→ **Action item**
Set down the part of the Ski Classics text from "Ski Classics has" up to and including "ladies' overall cup.", word for word.

→ **Text section**
Ski Classics has also, since April 2019, launched the concept of Challengers. This tour has been created to connect and promote long distance skiing events worldwide. By autumn 2021, 39 races were on the Challenger calendar, combining cross-country skiing in winter and roller skiing throughout the year.

==History==
The cup was first arranged in 2011. The Czech skier Stanislav Řezáč won the men's overall cup, and the Swiss skier Seraina Boner won the ladies' overall cup.

→ **Records provided**
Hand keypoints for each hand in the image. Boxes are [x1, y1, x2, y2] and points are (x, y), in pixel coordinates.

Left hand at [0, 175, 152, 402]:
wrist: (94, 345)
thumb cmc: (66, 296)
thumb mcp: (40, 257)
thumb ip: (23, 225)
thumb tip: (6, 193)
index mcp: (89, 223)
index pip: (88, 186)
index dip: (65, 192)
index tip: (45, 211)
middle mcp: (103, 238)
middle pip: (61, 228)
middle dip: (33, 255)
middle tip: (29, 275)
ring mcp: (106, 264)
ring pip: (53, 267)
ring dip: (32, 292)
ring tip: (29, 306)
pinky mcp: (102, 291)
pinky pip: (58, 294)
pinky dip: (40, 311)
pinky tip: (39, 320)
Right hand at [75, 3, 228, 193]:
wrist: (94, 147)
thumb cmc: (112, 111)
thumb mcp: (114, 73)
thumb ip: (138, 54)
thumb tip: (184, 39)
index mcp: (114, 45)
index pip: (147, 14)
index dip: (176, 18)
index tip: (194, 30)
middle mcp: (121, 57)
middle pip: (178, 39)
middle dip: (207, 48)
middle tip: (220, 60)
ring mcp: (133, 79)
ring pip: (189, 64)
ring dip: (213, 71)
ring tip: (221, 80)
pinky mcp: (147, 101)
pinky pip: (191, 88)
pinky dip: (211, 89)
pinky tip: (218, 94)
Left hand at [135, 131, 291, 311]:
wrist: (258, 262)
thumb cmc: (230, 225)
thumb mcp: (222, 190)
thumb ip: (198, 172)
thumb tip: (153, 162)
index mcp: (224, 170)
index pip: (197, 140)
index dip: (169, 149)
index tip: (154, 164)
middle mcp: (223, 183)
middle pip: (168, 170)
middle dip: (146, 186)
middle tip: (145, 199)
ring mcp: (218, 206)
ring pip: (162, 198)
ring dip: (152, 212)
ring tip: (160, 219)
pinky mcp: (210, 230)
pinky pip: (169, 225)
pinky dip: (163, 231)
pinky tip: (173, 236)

→ **Answer box**
Ski Classics has also, since April 2019, launched the concept of Challengers. This tour has been created to connect and promote long distance skiing events worldwide. By autumn 2021, 39 races were on the Challenger calendar, combining cross-country skiing in winter and roller skiing throughout the year.

==History==
The cup was first arranged in 2011. The Czech skier Stanislav Řezáč won the men's overall cup, and the Swiss skier Seraina Boner won the ladies' overall cup.